In the last 50 years, in Maine and other states, he has worked as a heavy equipment operator, mechanic, garage foreman, equipment superintendent, truck driver and logger.
He was a firefighter with the North Anson Fire Department for more than a dozen years in the 1960s and 70s when there were two separate fire departments in town.
He’s a 1960 high school graduate of Higgins Classical Institute in Charleston.
* Garland, 48, said her work as a paramedic requires showing respect and building trust — traits she would use as selectman.
“We go in people’s homes at their most vulnerable,” she said. “You’ve really got to have trust and respect for the people you deal with, and loyalty.”
She is a paramedic for the Upper Kennebec Valley Ambulance Service in Bingham and works as a certified nursing assistant at Maplecrest Rehabilitation & Living Center in Madison. In addition, she is a personal support specialist, caring for disabled people in their homes.

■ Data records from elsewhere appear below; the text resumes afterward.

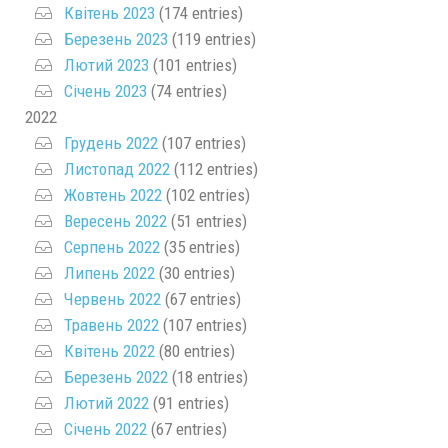
Квітень 2023
(174 entries)
Березень 2023
(119 entries)
Лютий 2023
(101 entries)
Січень 2023
(74 entries)
2022
Грудень 2022
(107 entries)
Листопад 2022
(112 entries)
Жовтень 2022
(102 entries)
Вересень 2022
(51 entries)
Серпень 2022
(35 entries)
Липень 2022
(30 entries)
Червень 2022
(67 entries)
Травень 2022
(107 entries)
Квітень 2022
(80 entries)
Березень 2022
(18 entries)
Лютий 2022
(91 entries)
Січень 2022
(67 entries)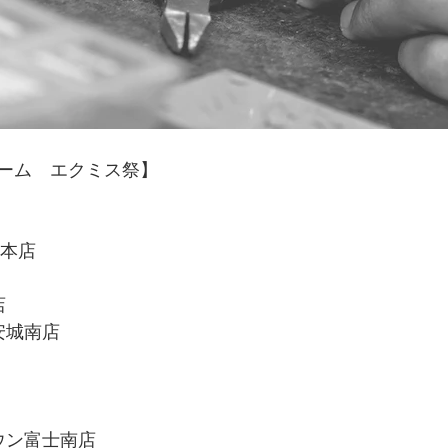
ーム　エクミス祭】
橋本店
店
タ安城南店
タウン富士南店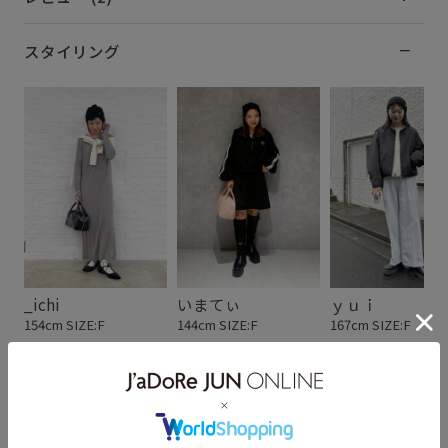
スタイリング
_ichi
いまてぃ
ｙｕｉ
154cm SIZE:F
144cm SIZE:F
167cm SIZE:F
スタッフレビュー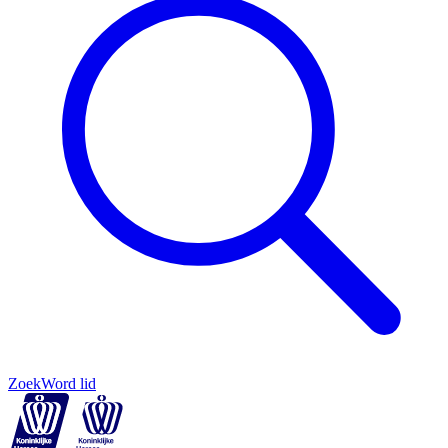
Zoek
Word lid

She wants to be a selectman because “you have a voice to change. It’s what you hear from the community,” she said.
“If I have any gripes, if I don’t run, how am I going to change things?” she said.
One of her biggest concerns, she said, is the impact higher taxes have on people with fixed incomes. “Taxes are a big issue. Not just for myself but for the elderly,” she said.
The town does need a new firetruck, she said, but the price has to be reasonable.
Her father-in-law, Robert Garland, was an Anson selectman for decades, she said, and instilled in his family — particularly the women — the importance of civic duty.
“He said as women we have to vote,” she said. She ran for selectman once before but didn’t win.
“It would be great” if natural gas was piped to the area, she said, adding she would need to do more research before supporting Madison’s pipeline project or the one proposed by Kennebec Valley Gas.
Garland worked for the Anson-Madison-Starks Ambulance Service for 18 years. She has volunteered to coach and train participants in the Special Olympics. She and her husband, Bill, owned Double J Stables for about 12 years.
She received her paramedic training at Kennebec Valley Community College and nursing assistant training at Madison’s adult education program.
* Turner, 52, said he plans to be a responsible, fresh face on the board of selectmen.
“Hopefully I could bring some accountability on the board,” he said.
He has been unemployed since January 2010, he said, but has a background in pulp and paper and road construction. That’s why he has returned to school to get a certificate from Kennebec Valley Community College in Fairfield in pulp and paper technology.
As a selectman, he said he’d like the villages of Anson to work together more. The lower and upper villages have different post offices, exchange codes and sewer entities.
“It’s always like an ‘us and them,'” he said.
With many homes for sale and fewer businesses relocating to Anson, the town’s biggest problems are money and lack of jobs, he said, adding he would be more welcoming than current leadership of prospective businesses.
In terms of energy, he said he supports Madison’s proposed project to build a natural gas pipeline from Richmond to Madison.
He said he has nothing against competitor Kennebec Valley Gas, but thinks a town-owned pipeline would offer lower rates to consumers because it wouldn’t be as focused on turning a fast profit.
Madison is “not a for-profit organization,” he said, adding he hopes Anson will benefit from the cheaper source of fuel.
His experience in the construction industry would help as a selectman when dealing with road issues, he said. He previously operated heavy equipment as part of a crew working on roads and parking lots for Pike Industries.
He also worked for 17 years at the Rumford paper mill when it was owned by MeadWestvaco.
He holds an associate degree in automotive heavy equipment technology from what is now Eastern Maine Community College.
Turner has never officially served as selectman, though he did win as a write-in candidate last March.
He lost the seat after his opponent won a recount. He had handed out adhesive labels bearing his name for people to place on the ballot, not knowing it was against the rules, he said.